Titan Continues to Benefit from Organised Market Shift
Agrawal remains positive on jewellery and lifestyle major Titan, citing its leadership position and continued gains from the shift of consumers from the unorganised sector to organised retail channels.
“The addressable market size is pretty large across all categories, whether it is eyewear, watches or the accessories segment. The shift from unorganised to organised is something which is playing out across all jewellery players, and Titan, being a market leader, is definitely benefiting from that.”
He believes the company can comfortably deliver a 15% to 17% earnings CAGR over the next four to five years.
However, he also highlighted valuation concerns.
“We continue to remain bullish. The only point I would like to derive is that valuations continue to remain slightly expensive. We believe the fair value of the business is closer to ₹4,500-4,600.”
Consumer Durables Entering a Recovery Phase
Turning to the consumer durables segment, Agrawal suggested that the worst may now be behind the sector as inventory levels normalise and demand remains healthy.
He expressed a preference for business-to-business manufacturers over consumer-facing brands, arguing that the former offer more attractive opportunities.
“Things are getting better as the system inventory gets drawn down. We have seen some margin pressure during quarter four, but it looks like the worst is behind for the entire sector.”
Among his preferred names are contract manufacturing and electronics players such as Amber Enterprises and PG Electroplast.

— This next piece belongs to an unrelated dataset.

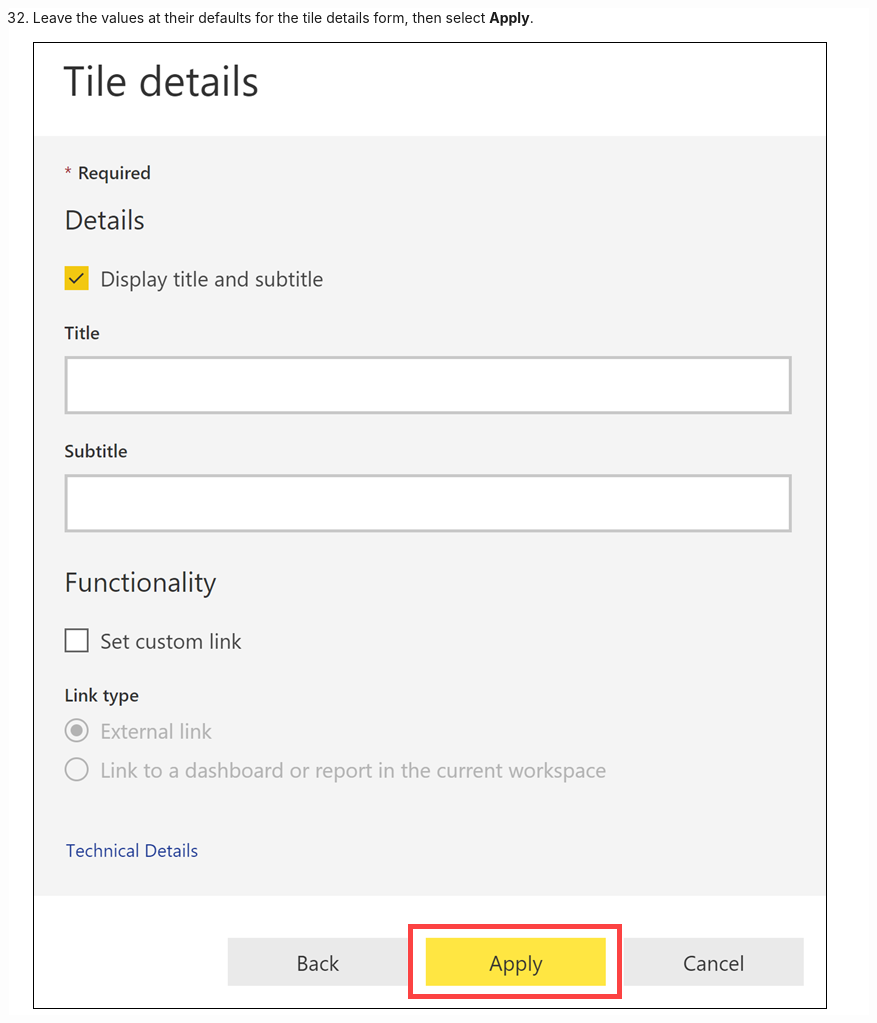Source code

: 32. Leave the values at their defaults for the tile details form, then select **Apply**.

    ![The apply button is highlighted on the tile details form.](media/power-bi-dashboard-tile-details.png 'Tile details')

“Both have disappointed in terms of margins during quarter four, but what we believe is that FY27 should be a normalised year in terms of margins going forward. Demand continues to remain robust, the way the heatwave is playing out and the way El Niño conditions are being forecast. It seems that FY27 should be a far better year in terms of earnings. So, we would like to ride through PG and Amber.”
Key Takeaways
Agrawal’s investment approach remains firmly rooted in stock selection rather than index investing. While benchmark indices may continue to consolidate amid global uncertainties, he sees compelling opportunities emerging across mid- and small-cap companies tied to power infrastructure, industrial manufacturing, consumer durables and organised retail themes. For investors willing to look beyond the index and maintain a long-term horizon, these pockets could continue to offer stronger earnings growth and wealth creation potential in the years ahead.